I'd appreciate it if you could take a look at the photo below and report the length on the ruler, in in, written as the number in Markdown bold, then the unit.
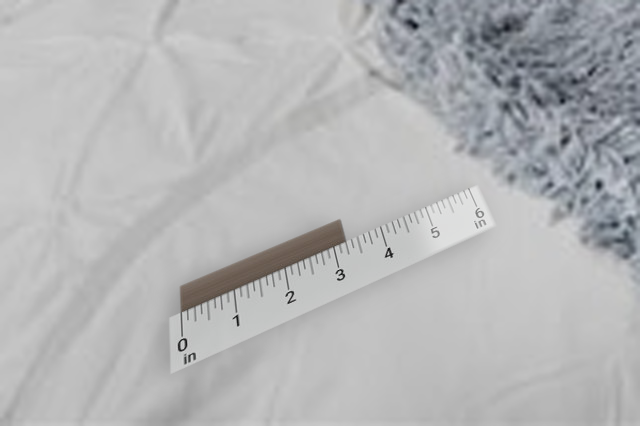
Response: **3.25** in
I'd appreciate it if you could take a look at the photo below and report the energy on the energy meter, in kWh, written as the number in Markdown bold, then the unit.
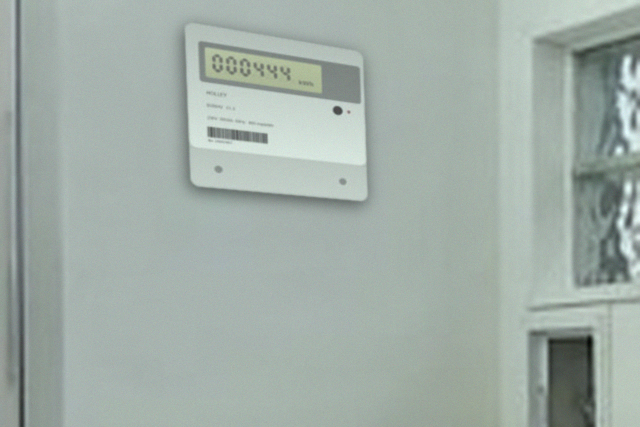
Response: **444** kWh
--
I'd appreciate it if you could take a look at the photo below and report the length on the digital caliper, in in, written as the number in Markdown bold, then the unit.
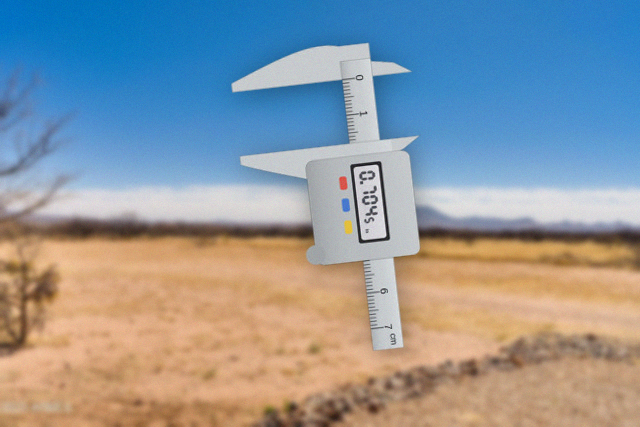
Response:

- _TÂCHE_
Rassemblez toutes les lignes des items ci-dessus qui contiennent le mot « report ».

- _RÉSULTAT_
I'd appreciate it if you could take a look at the photo below and report the length on the ruler, in in, written as the number in Markdown bold, then the unit.
I'd appreciate it if you could take a look at the photo below and report the energy on the energy meter, in kWh, written as the number in Markdown bold, then the unit.
I'd appreciate it if you could take a look at the photo below and report the length on the digital caliper, in in, written as the number in Markdown bold, then the unit.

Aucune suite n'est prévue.